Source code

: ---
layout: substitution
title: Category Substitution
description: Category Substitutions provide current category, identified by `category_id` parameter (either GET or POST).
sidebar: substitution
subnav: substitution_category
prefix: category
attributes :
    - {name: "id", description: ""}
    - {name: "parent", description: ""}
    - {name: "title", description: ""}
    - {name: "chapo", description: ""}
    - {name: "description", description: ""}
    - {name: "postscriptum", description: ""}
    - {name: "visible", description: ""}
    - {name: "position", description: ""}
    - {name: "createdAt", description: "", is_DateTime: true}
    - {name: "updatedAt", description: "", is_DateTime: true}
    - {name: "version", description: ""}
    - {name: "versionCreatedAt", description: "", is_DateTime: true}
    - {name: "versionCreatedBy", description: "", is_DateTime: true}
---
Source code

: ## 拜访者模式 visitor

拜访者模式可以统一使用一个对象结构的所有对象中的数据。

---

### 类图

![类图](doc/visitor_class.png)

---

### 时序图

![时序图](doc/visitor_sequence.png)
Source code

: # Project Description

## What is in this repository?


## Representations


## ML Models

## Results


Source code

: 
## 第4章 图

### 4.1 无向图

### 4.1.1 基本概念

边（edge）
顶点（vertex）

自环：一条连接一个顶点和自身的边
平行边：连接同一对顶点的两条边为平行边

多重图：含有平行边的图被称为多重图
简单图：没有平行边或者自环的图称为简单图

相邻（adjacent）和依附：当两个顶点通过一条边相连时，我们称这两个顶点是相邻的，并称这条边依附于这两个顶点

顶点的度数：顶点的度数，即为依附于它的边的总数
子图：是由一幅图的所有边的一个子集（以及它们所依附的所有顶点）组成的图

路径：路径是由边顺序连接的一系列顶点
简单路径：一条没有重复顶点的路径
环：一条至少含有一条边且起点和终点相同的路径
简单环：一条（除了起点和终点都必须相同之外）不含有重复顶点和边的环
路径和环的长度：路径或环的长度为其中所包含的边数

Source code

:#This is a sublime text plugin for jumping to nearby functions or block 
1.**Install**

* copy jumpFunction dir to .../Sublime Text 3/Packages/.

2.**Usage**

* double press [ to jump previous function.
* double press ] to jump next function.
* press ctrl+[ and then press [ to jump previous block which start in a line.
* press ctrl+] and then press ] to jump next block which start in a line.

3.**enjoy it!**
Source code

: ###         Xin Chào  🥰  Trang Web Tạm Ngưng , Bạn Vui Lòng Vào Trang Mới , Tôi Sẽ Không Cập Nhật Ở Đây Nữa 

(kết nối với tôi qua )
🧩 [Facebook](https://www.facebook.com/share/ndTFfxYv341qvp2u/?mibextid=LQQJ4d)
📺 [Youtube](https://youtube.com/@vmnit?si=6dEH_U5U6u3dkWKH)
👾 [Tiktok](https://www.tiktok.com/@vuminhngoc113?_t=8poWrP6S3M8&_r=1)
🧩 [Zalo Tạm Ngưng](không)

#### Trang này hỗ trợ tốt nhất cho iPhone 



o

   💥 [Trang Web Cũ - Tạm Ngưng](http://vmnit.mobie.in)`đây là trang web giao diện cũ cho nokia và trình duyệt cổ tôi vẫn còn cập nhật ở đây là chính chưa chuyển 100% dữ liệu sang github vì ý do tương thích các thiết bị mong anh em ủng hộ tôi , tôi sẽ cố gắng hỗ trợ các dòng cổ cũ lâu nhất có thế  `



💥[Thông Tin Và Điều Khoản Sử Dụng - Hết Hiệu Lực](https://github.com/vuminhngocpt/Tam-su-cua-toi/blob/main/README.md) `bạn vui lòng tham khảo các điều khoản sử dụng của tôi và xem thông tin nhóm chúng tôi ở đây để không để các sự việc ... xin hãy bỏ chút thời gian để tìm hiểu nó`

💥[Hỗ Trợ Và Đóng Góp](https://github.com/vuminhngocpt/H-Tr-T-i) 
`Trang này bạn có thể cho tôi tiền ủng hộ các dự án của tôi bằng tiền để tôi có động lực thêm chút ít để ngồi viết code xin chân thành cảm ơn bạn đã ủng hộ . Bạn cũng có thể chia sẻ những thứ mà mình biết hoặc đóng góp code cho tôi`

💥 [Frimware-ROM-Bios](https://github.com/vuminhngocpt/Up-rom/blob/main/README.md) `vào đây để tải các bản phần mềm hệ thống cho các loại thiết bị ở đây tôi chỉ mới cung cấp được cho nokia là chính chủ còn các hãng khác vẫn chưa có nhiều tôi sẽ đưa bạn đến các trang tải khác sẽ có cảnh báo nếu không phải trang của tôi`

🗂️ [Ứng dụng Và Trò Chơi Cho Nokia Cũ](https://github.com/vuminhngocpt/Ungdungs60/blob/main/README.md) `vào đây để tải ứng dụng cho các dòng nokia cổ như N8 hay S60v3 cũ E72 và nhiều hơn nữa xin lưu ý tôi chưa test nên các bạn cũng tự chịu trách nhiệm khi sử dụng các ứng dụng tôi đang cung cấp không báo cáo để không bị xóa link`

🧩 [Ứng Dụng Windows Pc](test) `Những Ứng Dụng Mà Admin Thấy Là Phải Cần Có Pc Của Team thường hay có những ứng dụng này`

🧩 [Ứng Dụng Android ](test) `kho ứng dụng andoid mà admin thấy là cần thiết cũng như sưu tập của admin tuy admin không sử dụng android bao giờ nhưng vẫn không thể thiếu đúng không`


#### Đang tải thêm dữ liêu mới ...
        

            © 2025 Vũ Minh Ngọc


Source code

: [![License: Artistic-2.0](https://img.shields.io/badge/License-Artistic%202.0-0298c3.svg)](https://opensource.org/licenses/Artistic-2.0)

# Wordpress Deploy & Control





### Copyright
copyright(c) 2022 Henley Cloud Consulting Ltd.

:::::

> INSTRUCTION
Out of the entries above, write out only the lines between the line holding "#### Đang tải thêm dữ liêu mới ..." and the line holding "### Copyright", inclusive, each exactly as given.

> FINISHED EXERCISE
#### Đang tải thêm dữ liêu mới ...
        

            © 2025 Vũ Minh Ngọc


Source code

: [![License: Artistic-2.0](https://img.shields.io/badge/License-Artistic%202.0-0298c3.svg)](https://opensource.org/licenses/Artistic-2.0)

# Wordpress Deploy & Control





### Copyright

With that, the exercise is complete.